▸ **Supplied text**:
===============

Monday, July 26, 2010

Course Evaluation Ranks

This is a follow-up to "Online Evals." In the spring we changed from paper student evaluations (using ETS's SIR II) done in class to electronic online evaluations (also SIR II). Some of these were done in class, with students bringing in laptops. Most were not, although we don't have an exact count.

One of the concerns expressed by faculty beforehand was that the scores would change. The previous post shows that the distribution of course averaged definitely changed from one skewed to the positive end to a more symmetrical one. It occurred to me that perhaps the most important question from a faculty point of view is what happens to the relative rankings of instructors when this happens. To find out, we calculated the average absolute difference |paper rank - online rank| for each faculty who was evaluated both semesters, using the single item on the evaluation that's used for administrative purposes (yeah, I know....). There were 82 faculty in the sample, so the greatest possible change was 81 ranks. The average for paper-paper semesters was 17, and for paper-electronic was 20 or 24, depending on which semester we used. The standard deviations were around 1.8, but the distribution is not normal, as you can see on the histogram below. It shows absolute rank change.


Generally, paper-paper performs better, meaning that the ranks are more stable than paper-online.

Thursday, July 15, 2010

Gresham's Law

Well, not exactly, but close enough (from wikipedia):

Gresham's law is commonly stated: "Bad money drives out good", but more accurately stated: "Bad money drives out good if their exchange rate is set by law.".

===============

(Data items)
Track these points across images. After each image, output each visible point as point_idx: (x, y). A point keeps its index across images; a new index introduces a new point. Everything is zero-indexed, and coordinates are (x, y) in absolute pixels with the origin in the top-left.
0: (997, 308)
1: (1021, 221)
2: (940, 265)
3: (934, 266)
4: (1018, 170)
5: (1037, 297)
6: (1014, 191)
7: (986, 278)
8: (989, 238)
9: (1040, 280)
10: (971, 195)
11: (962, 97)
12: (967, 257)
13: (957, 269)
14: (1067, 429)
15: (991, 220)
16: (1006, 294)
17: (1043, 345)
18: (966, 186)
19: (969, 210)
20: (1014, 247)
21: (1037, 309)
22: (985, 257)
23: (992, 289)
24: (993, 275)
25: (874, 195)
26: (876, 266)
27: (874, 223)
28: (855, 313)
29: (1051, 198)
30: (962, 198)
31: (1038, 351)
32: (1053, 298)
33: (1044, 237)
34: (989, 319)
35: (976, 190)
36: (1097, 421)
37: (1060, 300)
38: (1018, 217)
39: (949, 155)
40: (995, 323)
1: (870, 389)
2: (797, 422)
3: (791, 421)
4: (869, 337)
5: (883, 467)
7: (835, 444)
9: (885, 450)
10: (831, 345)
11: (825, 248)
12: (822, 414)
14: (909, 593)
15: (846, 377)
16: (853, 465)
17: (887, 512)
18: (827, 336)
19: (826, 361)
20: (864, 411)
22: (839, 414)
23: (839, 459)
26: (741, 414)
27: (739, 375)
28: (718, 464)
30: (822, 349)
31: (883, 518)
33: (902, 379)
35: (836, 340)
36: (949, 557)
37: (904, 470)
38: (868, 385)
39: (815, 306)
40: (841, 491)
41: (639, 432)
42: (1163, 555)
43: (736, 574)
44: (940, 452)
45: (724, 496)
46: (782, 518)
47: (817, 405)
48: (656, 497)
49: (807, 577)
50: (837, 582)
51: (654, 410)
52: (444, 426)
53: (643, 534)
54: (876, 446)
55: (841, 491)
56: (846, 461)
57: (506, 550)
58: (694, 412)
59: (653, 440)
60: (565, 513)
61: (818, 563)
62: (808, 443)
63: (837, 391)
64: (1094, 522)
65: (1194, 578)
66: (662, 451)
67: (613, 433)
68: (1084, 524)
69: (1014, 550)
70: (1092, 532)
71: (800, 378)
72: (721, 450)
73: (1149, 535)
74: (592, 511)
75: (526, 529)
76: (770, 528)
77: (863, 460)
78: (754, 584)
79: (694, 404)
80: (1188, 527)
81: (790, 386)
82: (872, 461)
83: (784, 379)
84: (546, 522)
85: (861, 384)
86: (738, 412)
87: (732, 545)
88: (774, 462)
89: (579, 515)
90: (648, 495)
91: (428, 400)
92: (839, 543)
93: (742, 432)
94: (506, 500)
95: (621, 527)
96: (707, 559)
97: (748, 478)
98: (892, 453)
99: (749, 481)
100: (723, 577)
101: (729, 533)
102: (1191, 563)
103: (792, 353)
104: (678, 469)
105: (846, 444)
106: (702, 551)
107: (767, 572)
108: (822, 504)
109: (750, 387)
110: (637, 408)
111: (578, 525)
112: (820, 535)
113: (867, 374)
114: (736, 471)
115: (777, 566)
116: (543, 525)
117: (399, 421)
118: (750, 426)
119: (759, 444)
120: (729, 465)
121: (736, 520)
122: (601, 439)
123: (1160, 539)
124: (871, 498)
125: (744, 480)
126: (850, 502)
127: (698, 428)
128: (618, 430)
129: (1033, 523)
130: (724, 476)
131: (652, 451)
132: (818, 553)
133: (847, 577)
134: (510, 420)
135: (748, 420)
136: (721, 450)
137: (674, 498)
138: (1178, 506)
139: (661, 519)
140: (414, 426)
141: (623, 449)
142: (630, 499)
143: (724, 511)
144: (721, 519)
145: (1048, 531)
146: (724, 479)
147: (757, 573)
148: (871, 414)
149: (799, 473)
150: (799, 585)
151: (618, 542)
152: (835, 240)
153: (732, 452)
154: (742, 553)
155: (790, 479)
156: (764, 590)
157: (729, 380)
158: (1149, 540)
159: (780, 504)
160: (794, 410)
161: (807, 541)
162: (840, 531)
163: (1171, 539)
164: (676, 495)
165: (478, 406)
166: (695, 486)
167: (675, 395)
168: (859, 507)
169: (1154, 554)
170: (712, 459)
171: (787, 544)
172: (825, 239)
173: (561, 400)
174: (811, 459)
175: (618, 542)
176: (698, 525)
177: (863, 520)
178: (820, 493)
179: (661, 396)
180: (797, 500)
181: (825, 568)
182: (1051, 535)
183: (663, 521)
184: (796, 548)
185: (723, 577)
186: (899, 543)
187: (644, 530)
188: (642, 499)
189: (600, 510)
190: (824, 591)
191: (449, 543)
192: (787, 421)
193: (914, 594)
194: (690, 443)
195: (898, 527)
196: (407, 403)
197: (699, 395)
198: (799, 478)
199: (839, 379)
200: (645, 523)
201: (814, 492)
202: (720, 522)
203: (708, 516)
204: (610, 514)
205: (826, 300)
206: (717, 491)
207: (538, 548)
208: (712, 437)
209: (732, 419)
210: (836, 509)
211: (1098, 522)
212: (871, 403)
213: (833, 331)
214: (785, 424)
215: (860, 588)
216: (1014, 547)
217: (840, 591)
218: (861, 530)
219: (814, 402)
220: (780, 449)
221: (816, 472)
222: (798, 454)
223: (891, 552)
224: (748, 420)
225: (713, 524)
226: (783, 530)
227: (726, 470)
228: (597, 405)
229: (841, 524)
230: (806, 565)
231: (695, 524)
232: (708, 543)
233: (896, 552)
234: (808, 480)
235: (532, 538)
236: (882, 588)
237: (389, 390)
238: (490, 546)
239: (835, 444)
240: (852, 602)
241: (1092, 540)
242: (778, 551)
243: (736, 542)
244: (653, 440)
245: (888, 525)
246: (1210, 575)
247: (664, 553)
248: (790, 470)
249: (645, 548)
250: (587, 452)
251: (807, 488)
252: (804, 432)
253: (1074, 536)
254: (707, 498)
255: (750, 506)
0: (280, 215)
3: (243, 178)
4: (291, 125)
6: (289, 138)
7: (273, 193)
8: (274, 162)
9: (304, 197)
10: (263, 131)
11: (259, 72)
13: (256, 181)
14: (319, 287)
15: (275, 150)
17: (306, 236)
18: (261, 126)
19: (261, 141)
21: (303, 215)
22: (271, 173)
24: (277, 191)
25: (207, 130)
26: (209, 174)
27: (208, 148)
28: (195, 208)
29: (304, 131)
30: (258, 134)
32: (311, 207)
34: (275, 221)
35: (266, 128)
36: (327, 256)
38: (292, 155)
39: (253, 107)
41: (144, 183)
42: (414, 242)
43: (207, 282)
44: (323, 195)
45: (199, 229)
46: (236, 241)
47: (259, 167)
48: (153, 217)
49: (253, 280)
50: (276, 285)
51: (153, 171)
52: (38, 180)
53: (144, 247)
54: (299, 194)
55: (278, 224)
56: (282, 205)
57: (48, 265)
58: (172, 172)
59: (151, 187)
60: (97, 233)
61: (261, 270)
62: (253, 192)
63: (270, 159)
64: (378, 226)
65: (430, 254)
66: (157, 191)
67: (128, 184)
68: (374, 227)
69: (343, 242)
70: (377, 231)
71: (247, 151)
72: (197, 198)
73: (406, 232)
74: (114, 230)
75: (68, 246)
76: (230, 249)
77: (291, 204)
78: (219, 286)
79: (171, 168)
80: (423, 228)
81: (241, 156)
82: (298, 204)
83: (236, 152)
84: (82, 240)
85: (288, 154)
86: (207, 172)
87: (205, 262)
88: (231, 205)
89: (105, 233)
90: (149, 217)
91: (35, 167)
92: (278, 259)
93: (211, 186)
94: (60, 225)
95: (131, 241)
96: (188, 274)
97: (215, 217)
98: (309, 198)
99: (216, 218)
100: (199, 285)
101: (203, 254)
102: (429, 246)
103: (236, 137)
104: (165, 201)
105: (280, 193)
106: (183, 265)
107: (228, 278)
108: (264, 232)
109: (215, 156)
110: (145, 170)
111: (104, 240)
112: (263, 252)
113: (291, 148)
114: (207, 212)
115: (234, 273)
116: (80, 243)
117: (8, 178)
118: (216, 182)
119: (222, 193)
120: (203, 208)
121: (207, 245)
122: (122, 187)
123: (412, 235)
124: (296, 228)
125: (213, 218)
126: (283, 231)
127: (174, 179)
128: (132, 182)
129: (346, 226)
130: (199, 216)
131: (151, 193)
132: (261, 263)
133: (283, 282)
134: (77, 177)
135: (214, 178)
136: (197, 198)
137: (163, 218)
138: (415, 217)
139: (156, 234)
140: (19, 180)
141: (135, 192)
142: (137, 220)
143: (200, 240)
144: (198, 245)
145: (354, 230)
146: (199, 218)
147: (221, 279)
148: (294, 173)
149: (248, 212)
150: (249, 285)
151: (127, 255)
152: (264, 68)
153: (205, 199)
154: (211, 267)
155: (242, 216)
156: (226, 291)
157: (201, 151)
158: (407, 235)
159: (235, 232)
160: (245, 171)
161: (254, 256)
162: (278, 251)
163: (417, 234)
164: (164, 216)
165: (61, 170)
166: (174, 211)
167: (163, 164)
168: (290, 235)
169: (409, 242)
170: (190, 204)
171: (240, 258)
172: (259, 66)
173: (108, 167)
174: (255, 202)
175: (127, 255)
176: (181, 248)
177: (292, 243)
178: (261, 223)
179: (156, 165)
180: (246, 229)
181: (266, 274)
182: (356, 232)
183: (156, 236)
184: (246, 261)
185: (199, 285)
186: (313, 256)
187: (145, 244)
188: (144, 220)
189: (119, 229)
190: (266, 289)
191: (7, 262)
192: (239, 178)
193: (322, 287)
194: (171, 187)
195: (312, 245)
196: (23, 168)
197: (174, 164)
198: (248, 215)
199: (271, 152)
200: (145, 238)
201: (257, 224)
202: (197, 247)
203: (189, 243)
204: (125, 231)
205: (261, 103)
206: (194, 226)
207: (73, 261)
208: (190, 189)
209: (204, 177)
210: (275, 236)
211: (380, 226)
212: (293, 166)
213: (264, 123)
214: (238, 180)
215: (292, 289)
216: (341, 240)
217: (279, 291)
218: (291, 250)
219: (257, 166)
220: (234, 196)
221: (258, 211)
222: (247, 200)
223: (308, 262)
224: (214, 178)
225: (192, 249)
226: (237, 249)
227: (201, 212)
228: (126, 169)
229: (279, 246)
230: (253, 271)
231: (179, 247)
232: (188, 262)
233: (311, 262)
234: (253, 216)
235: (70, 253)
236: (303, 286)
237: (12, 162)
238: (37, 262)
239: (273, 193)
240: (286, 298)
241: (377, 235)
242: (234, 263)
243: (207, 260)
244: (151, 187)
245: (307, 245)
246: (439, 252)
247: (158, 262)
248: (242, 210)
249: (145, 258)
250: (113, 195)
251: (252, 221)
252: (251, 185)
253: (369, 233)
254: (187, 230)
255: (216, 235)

===============

▸ **Task list**:
a. Rewrite as a short bulleted list the paragraph of the blog text that begins "This is a follow-up to," keeping its main facts.
b. From the blog text, list every number that appears in the paragraph beginning "One of the concerns expressed by faculty."
c. Carry on with the blog post about Gresham's law from its last sentence.

▸ **Answers to each task**:
a.
- It follows up an earlier post, "Online Evals."
- In the spring, student evaluations moved from paper forms done in class to electronic online forms. Both used ETS's SIR II.
- Some online evaluations were done in class, with students bringing laptops.
- Most were not done in class, though there is no exact count.

b. 82, 81, 17, 20, 24, 1.8

c.
This law applies specifically when there are two forms of commodity money in circulation which are required by legal-tender laws to be accepted as having similar face values for economic transactions. The artificially overvalued money tends to drive an artificially undervalued money out of circulation [1] and is a consequence of price control.
It seems like it needn't be an exchange rate set by law, though, in other contexts: it's the "being accepted at face value" that matters. For example, if a fake degree is accepted just as much as a real one, then who'd bother to get a real one? (Well, lots of people, but you see my point.) Sound ridiculous? Maybe you missed the story about the Pakistan MP scandal, where many were exposed to have faked their credentials.  Here's the quote (from ABC News):
The chief minister of Balochistan Province, Nawab Muhammad Aslam Raisani, told the press: "A degree is a degree, whether it is fake or genuine."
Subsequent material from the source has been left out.